Topological $\pi$-junctions from crossed Andreev reflection in the Quantum Hall regime

TL;DR

This paper demonstrates how crossed Andreev reflection in a quantum Hall 2DEG with spin-orbit coupling can create tunable topological $\pi$-junctions hosting Majorana modes, enabling protected quantum operations.

Contribution

It introduces a novel method to realize topological $\pi$-junctions and Majorana modes via CAR processes in a quantum Hall system with external tunability.

Findings

Topological superconducting gaps can be induced and controlled by CAR amplitude.

Opposite sign topological gaps form a robust $\pi$-junction hosting Majorana zero modes.

Protected non-Abelian operations can be performed without fine tuning.

Abstract

We consider a two-dimensional electron gas (2DEG) in the Quantum Hall regime in the presence of a Zeeman field, with the Fermi level tuned to filling factor $\nu=1$. We show that, in the presence of spin-orbit coupling, contacting the 2DEG to a narrow strip of an s-wave superconductor produces a topological superconducting gap along the contact as a result of crossed Andreev reflection (CAR) processes across the strip.
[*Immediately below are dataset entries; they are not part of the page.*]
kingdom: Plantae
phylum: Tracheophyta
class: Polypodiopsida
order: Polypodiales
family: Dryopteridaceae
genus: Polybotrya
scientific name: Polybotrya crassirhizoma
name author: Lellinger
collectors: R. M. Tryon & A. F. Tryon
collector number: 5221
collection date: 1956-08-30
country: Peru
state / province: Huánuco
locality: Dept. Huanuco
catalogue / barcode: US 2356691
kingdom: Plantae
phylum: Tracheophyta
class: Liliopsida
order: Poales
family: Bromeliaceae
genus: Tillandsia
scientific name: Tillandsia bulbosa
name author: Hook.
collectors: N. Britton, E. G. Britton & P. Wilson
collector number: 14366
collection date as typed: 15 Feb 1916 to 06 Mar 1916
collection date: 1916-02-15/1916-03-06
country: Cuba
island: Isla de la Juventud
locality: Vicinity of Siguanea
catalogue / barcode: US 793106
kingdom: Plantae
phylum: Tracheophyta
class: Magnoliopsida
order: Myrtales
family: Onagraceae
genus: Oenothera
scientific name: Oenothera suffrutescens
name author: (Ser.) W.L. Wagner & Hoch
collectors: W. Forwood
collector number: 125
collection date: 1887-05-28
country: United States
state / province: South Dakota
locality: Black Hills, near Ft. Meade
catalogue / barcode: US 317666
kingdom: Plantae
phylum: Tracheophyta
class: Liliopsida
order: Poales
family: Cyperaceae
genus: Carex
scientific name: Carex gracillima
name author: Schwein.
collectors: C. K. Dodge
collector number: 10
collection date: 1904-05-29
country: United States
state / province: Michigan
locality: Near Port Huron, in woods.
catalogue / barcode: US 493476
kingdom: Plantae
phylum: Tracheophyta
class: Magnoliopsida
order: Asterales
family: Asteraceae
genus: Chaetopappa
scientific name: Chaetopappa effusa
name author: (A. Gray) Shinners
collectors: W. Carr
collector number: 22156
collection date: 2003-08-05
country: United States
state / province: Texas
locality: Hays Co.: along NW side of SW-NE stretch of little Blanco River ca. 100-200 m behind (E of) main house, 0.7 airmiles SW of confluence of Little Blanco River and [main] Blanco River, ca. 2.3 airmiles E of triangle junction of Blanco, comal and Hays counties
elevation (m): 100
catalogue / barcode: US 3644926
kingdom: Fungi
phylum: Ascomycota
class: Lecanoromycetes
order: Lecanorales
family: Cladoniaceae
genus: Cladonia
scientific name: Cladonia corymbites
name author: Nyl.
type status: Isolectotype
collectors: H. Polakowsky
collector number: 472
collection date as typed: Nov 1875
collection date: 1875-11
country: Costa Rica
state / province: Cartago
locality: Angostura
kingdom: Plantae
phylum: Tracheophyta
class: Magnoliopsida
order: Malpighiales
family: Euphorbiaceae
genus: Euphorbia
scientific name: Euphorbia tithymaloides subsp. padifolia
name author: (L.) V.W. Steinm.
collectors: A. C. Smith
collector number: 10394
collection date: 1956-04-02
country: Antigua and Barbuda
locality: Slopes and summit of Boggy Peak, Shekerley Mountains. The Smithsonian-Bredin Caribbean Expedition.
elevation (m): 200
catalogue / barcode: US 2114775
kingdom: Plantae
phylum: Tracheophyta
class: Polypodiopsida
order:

The sign of the topological gap, controlled by the CAR amplitude, depends periodically on the Fermi wavelength and strip width and can be externally tuned. An interface between two halves of a long strip with topological gaps of opposite sign implements a robust $\pi$-junction, hosting a pair of Majorana zero modes that do not split despite their overlap. We show that such a situation can be exploited to perform protected non-Abelian tunnel-braid operations without any fine tuning.